- Task brief -
Rewrite all the records below as a numbered list, one line per item, leaving out any blank lines.

- Data listing -

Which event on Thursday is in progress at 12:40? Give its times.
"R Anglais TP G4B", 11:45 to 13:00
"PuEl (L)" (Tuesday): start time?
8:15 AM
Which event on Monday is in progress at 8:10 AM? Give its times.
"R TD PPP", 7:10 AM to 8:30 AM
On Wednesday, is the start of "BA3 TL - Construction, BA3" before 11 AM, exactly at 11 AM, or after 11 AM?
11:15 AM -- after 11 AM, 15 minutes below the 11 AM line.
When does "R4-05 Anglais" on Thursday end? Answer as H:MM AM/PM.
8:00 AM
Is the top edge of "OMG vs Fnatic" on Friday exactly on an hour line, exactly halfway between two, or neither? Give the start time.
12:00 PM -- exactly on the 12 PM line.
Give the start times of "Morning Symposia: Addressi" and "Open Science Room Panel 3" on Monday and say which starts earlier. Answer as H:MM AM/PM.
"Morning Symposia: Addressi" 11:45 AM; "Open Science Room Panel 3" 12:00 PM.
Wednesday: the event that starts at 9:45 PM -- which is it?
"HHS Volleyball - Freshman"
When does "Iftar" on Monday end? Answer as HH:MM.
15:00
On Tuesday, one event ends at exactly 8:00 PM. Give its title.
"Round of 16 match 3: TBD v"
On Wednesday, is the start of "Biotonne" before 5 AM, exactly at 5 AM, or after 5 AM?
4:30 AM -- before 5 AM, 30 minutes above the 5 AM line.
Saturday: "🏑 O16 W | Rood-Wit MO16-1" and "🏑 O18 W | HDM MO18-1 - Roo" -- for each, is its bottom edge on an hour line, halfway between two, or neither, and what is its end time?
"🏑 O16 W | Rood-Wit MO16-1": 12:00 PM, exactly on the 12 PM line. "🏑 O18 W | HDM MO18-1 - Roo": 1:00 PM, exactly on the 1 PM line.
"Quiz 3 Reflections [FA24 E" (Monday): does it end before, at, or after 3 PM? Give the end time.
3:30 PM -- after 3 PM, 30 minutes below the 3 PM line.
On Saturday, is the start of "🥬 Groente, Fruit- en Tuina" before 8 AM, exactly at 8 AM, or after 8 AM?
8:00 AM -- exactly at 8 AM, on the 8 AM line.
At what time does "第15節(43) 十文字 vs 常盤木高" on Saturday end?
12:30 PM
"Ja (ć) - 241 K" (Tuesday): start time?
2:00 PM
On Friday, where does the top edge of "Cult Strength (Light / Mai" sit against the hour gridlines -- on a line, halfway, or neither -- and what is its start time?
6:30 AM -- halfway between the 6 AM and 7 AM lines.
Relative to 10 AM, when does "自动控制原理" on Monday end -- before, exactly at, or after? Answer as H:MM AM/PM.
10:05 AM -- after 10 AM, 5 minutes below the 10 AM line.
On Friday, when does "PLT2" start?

- Exercise response -
1. Which event on Thursday is in progress at 12:40? Give its times.
2. "R Anglais TP G4B", 11:45 to 13:00
3. "PuEl (L)" (Tuesday): start time?
4. 8:15 AM
5. Which event on Monday is in progress at 8:10 AM? Give its times.
6. "R TD PPP", 7:10 AM to 8:30 AM
7. On Wednesday, is the start of "BA3 TL - Construction, BA3" before 11 AM, exactly at 11 AM, or after 11 AM?
8. 11:15 AM -- after 11 AM, 15 minutes below the 11 AM line.
9. When does "R4-05 Anglais" on Thursday end? Answer as H:MM AM/PM.
10. 8:00 AM
11. Is the top edge of "OMG vs Fnatic" on Friday exactly on an hour line, exactly halfway between two, or neither? Give the start time.
12. 12:00 PM -- exactly on the 12 PM line.
13. Give the start times of "Morning Symposia: Addressi" and "Open Science Room Panel 3" on Monday and say which starts earlier. Answer as H:MM AM/PM.
14. "Morning Symposia: Addressi" 11:45 AM; "Open Science Room Panel 3" 12:00 PM.
15. Wednesday: the event that starts at 9:45 PM -- which is it?
16. "HHS Volleyball - Freshman"
17. When does "Iftar" on Monday end? Answer as HH:MM.
18. 15:00
19. On Tuesday, one event ends at exactly 8:00 PM. Give its title.
20. "Round of 16 match 3: TBD v"
21. On Wednesday, is the start of "Biotonne" before 5 AM, exactly at 5 AM, or after 5 AM?
22. 4:30 AM -- before 5 AM, 30 minutes above the 5 AM line.
23. Saturday: "🏑 O16 W | Rood-Wit MO16-1" and "🏑 O18 W | HDM MO18-1 - Roo" -- for each, is its bottom edge on an hour line, halfway between two, or neither, and what is its end time?
24. "🏑 O16 W | Rood-Wit MO16-1": 12:00 PM, exactly on the 12 PM line. "🏑 O18 W | HDM MO18-1 - Roo": 1:00 PM, exactly on the 1 PM line.
25. "Quiz 3 Reflections [FA24 E" (Monday): does it end before, at, or after 3 PM? Give the end time.
26. 3:30 PM -- after 3 PM, 30 minutes below the 3 PM line.
27. On Saturday, is the start of "🥬 Groente, Fruit- en Tuina" before 8 AM, exactly at 8 AM, or after 8 AM?
28. 8:00 AM -- exactly at 8 AM, on the 8 AM line.
29. At what time does "第15節(43) 十文字 vs 常盤木高" on Saturday end?
30. 12:30 PM
31. "Ja (ć) - 241 K" (Tuesday): start time?
32. 2:00 PM
33. On Friday, where does the top edge of "Cult Strength (Light / Mai" sit against the hour gridlines -- on a line, halfway, or neither -- and what is its start time?
34. 6:30 AM -- halfway between the 6 AM and 7 AM lines.
35. Relative to 10 AM, when does "自动控制原理" on Monday end -- before, exactly at, or after? Answer as H:MM AM/PM.
36. 10:05 AM -- after 10 AM, 5 minutes below the 10 AM line.
37. On Friday, when does "PLT2" start?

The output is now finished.